[Extracted page text data]
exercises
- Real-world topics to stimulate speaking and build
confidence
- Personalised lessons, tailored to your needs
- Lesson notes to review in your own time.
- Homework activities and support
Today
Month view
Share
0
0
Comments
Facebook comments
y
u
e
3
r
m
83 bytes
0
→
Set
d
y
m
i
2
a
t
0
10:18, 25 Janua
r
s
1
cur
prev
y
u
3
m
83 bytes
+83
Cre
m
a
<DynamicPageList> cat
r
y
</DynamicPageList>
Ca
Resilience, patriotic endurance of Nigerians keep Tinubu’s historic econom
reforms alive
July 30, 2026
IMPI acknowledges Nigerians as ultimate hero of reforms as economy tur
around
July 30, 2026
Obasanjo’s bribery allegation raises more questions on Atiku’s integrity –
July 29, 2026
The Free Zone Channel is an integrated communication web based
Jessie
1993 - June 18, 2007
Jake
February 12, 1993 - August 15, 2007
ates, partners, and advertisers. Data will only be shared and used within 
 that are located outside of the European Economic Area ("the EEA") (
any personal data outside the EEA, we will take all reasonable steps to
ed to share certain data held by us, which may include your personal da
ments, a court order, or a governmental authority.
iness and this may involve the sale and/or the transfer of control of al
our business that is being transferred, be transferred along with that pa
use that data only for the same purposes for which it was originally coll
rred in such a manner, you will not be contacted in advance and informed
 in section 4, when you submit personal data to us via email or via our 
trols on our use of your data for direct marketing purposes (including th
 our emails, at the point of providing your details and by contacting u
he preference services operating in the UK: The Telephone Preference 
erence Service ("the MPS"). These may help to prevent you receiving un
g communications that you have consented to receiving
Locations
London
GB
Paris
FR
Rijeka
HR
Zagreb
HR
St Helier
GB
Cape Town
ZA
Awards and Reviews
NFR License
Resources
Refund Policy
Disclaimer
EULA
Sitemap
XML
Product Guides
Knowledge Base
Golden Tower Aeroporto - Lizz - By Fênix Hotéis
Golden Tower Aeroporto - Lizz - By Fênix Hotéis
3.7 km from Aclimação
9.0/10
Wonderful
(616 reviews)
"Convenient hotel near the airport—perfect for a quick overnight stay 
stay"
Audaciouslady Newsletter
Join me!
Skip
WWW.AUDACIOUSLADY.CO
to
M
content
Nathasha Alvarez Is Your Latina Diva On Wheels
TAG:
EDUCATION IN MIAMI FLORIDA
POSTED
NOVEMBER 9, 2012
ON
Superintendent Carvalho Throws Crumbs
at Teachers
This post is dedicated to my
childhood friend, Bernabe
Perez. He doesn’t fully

> _Work order_
Extract every line of the data above and reproduce each one verbatim, in the same order.

> _Answer for the task_
exercises
- Real-world topics to stimulate speaking and build
confidence
- Personalised lessons, tailored to your needs
- Lesson notes to review in your own time.
- Homework activities and support
Today
Month view
Share
0
0
Comments
Facebook comments
y
u
e
3
r
m
83 bytes
0
→
Set
d
y
m
i
2
a
t
0
10:18, 25 Janua
r
s
1
cur
prev
y
u
3
m
83 bytes
+83
Cre
m
a
<DynamicPageList> cat
r
y
</DynamicPageList>
Ca
Resilience, patriotic endurance of Nigerians keep Tinubu’s historic econom
reforms alive
July 30, 2026
IMPI acknowledges Nigerians as ultimate hero of reforms as economy tur
around
July 30, 2026
Obasanjo’s bribery allegation raises more questions on Atiku’s integrity –
July 29, 2026
The Free Zone Channel is an integrated communication web based
Jessie
1993 - June 18, 2007
Jake
February 12, 1993 - August 15, 2007
ates, partners, and advertisers. Data will only be shared and used within 
 that are located outside of the European Economic Area ("the EEA") (
any personal data outside the EEA, we will take all reasonable steps to
ed to share certain data held by us, which may include your personal da
ments, a court order, or a governmental authority.
iness and this may involve the sale and/or the transfer of control of al
our business that is being transferred, be transferred along with that pa
use that data only for the same purposes for which it was originally coll
rred in such a manner, you will not be contacted in advance and informed
 in section 4, when you submit personal data to us via email or via our 
trols on our use of your data for direct marketing purposes (including th
 our emails, at the point of providing your details and by contacting u
he preference services operating in the UK: The Telephone Preference 
erence Service ("the MPS"). These may help to prevent you receiving un
g communications that you have consented to receiving
Locations
London
GB
Paris
FR
Rijeka
HR
Zagreb
HR
St Helier
GB
Cape Town
ZA
Awards and Reviews
NFR License
Resources
Refund Policy
Disclaimer
EULA
Sitemap
XML
Product Guides
Knowledge Base
Golden Tower Aeroporto - Lizz - By Fênix Hotéis
Golden Tower Aeroporto - Lizz - By Fênix Hotéis
3.7 km from Aclimação
9.0/10
Wonderful
(616 reviews)
"Convenient hotel near the airport—perfect for a quick overnight stay 
stay"
Audaciouslady Newsletter
Join me!
Skip
WWW.AUDACIOUSLADY.CO
to
M
content
Nathasha Alvarez Is Your Latina Diva On Wheels
TAG:
EDUCATION IN MIAMI FLORIDA
POSTED
NOVEMBER 9, 2012
ON
Superintendent Carvalho Throws Crumbs
at Teachers
This post is dedicated to my
childhood friend, Bernabe
Perez. He doesn’t fully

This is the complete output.